BTW, yes the site is damn near impossible to navigate...by design
those are but the tip of the iceberg that is searchlores
The deep and uncharted web
excerpt:
The web is truly huge: at the moment there should be around 8 milliard/billions (indexable) pages on the web, according to most (self-proclaimed) experts. How many there really are is anybody's guess. Fact is that the main search engines (in this very moment, on a continuously moving landscape, Google, Fast, Wisenut and Hotbot-Lykos) cover at best one third of it, and probably far less. The pace of growth being amazing as well, there is no hope that the main search engines will ever be able to cope.
Hence search engines are not enough (by a long shot not enough) in order to search this huge bulk of scattered information, therefore different methods MUST be used to search the web.

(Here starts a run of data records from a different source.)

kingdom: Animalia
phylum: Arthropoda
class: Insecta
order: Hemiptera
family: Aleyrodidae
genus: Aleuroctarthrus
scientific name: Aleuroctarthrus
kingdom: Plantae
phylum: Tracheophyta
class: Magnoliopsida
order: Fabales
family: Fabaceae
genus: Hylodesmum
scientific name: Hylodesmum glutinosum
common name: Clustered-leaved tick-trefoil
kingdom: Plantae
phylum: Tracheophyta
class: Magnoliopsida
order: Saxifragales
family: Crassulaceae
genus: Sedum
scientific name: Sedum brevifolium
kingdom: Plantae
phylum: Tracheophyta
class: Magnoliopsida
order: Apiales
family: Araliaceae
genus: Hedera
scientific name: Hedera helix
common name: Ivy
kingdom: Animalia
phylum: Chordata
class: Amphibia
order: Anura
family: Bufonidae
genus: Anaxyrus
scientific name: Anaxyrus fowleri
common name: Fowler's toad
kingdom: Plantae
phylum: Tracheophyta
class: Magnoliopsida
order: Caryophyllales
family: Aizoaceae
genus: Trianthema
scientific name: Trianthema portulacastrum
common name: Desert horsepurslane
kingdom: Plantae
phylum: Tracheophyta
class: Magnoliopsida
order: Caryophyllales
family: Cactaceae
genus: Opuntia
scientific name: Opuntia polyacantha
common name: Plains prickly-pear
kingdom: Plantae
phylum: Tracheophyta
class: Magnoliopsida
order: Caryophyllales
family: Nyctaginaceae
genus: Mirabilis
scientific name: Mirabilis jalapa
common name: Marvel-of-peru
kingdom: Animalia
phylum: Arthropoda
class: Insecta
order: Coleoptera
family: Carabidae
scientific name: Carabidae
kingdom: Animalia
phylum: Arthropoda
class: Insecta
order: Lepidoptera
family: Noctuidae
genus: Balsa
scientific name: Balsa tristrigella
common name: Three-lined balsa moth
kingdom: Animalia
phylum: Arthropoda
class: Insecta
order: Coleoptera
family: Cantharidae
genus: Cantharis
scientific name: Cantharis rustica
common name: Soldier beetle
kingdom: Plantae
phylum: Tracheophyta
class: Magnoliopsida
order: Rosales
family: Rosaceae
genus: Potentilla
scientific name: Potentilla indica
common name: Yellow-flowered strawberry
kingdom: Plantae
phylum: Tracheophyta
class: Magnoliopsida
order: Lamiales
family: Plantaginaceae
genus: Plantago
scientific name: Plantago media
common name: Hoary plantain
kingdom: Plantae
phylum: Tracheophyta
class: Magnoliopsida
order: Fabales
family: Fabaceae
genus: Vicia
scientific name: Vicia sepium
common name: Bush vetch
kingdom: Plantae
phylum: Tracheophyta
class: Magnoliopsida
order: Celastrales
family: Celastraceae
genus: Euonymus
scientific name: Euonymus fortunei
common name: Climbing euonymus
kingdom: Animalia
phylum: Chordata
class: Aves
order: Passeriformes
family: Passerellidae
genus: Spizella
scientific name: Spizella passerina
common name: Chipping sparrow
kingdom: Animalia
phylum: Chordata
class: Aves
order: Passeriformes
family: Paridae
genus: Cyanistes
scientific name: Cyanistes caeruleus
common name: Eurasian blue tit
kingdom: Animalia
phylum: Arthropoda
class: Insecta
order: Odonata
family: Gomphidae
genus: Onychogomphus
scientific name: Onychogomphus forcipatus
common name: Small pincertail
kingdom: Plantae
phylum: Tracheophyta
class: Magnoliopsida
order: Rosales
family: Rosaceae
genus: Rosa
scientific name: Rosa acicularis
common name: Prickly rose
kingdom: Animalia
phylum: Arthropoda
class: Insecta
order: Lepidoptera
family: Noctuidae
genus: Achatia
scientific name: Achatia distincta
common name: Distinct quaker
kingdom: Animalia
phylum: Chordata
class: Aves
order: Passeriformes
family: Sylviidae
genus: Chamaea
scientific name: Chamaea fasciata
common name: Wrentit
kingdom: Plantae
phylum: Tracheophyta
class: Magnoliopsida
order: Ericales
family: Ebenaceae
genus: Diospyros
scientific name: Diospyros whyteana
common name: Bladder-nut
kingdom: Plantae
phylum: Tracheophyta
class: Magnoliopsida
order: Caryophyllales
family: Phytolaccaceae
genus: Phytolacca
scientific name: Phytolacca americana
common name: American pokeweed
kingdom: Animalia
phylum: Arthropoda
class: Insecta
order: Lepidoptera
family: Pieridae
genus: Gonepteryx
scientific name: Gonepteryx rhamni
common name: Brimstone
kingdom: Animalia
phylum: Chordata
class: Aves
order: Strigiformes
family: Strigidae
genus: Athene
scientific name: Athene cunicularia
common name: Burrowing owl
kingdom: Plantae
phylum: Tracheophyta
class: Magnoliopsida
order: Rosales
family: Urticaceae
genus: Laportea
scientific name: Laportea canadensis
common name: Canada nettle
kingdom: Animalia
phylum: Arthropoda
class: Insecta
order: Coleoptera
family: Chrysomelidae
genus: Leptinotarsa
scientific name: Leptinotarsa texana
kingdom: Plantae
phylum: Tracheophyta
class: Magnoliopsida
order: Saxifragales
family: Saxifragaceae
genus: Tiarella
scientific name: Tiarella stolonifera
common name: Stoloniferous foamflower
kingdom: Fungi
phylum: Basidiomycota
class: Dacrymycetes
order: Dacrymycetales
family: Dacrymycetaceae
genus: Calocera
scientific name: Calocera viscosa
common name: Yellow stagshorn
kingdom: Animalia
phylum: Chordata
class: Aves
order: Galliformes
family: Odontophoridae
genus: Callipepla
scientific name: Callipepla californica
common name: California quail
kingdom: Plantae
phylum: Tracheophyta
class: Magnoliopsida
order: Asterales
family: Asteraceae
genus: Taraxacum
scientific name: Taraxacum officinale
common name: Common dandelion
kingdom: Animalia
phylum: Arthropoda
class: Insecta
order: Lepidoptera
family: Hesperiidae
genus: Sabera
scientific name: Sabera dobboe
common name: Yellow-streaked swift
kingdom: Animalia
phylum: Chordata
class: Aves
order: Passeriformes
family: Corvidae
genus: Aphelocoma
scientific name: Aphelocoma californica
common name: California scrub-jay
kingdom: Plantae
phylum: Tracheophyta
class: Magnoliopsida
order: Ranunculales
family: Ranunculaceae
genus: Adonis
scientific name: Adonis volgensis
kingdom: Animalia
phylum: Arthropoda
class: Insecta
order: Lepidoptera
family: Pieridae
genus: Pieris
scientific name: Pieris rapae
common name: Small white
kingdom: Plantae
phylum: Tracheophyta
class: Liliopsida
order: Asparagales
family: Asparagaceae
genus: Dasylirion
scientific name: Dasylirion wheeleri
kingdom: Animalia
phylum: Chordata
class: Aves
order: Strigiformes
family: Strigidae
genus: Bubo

But for searchers the huge number of sites and the incredible pace of growth are not motives of despair. In fact even if the web will continue to increase with the same incredible pace it has registered in the last years, its DIAMETER will remain low. Thus searchers will always be able to find what they are looking for, provided they know how to search and how to program their own [bots.htm] and [scrolls].

At the moment the diameter of the web is still around 19 'clicks'.
Since the average number of links per page is seven (on some sites you'll find hundreds of links, on some others: none), given the presumed dimensions of the web you should be able to hop from any Internet site to any other one using - on average - just 19 clicks.
NOTA BENE: This limit will not increase much with the growth of the web (there's a logarithmical correlation): it may increase to a maximum of 21 or 22 links - MAXIMUM -

Therefore (this is the important corollary): a seeker that knows his skills will always be able to find what he's looking for in a relatively short time, no matter how big the web is or will be, this being the "first optimistical law of seeking" :)
This said, the real chances that you can reach at all (I mean, not "on average") - from any random site - any random site clicking only forward are just around 25%.